Enfin, le dramaturge s’attaque à la société de son époque et plus particulièrement la société du XVIIème siècle,
dans laquelle « tous les vices à la mode passent pour vertus ». Le champ lexical de la justice (« censeur », « jugerai »,
« accuserai ») laisse penser que l’influence des faux dévots court sur la société entière, prompte à condamner si la cabale
le commande. L’antithèse de la pointe finale (opposant « vices » à « sage ») conclut la tirade sur un ton ironique. Dom
Juan justifie l’hypocrisie comme un habile stratagème visant à « profiter des faiblesses des hommes » et des « vices de
son siècle ».

Cette tirade, proche du dénouement de la pièce, est un véritable pamphlet contre les faux dévots. Pour justifier sa
conversion à la « tartufferie », Dom Juan dresse un éloge paradoxal de l’hypocrisie, qui le précipitera vers la sentence
finale.
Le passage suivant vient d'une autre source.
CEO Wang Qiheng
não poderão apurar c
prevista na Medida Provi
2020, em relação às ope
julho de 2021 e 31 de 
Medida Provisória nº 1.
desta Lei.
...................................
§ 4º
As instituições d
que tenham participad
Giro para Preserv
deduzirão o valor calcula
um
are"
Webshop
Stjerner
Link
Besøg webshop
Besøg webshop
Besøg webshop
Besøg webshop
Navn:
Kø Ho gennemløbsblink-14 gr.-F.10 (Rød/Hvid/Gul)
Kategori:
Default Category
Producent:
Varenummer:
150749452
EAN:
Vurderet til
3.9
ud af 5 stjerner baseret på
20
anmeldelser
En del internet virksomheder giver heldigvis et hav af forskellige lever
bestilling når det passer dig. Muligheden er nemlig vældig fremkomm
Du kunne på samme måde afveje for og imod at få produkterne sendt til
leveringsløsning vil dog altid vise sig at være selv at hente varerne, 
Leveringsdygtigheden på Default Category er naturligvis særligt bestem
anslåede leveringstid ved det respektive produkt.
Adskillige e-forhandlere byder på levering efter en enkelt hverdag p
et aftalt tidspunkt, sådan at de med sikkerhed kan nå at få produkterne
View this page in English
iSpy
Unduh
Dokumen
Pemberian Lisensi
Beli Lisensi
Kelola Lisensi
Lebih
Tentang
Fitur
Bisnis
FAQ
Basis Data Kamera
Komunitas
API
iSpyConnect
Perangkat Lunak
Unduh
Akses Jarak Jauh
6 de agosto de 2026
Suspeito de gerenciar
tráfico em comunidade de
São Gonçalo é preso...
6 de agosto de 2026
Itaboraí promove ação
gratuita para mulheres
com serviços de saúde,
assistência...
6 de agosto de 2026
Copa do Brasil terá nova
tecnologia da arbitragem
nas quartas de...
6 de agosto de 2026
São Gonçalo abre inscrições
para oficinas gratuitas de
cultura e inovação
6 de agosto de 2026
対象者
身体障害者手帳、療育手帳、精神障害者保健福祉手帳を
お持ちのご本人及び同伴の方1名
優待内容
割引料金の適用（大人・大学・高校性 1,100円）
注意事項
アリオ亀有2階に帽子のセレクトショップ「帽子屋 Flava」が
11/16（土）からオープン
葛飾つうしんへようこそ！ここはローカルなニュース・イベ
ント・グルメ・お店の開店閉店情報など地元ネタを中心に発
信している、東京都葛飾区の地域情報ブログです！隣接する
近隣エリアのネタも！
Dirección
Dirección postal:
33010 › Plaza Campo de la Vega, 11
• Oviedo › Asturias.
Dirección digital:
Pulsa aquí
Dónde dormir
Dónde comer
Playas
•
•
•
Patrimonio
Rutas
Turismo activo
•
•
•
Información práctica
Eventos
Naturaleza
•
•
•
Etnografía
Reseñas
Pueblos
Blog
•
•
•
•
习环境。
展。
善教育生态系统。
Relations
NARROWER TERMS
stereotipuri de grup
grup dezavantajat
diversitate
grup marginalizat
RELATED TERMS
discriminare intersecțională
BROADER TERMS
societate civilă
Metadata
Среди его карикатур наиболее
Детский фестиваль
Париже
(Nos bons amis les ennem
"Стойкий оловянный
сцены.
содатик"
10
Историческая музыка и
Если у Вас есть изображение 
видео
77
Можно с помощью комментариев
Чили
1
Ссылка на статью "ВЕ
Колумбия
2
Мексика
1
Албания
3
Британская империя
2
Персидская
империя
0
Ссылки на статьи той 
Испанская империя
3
Cette condamnation de la fausse dévotion, dont a été victime l’auteur, fait l’originalité du personnage de Dom
Juan.
Aussi peut-on imaginer la résonnance que pouvait rencontrer cette tirade chez le spectateur contemporain de Molière,
qui pouvait entendre entre les lignes la critique violente de l’auteur à l’encontre de hauts personnages, convertis
brutalement et tardivement à une religion démonstrative et utile.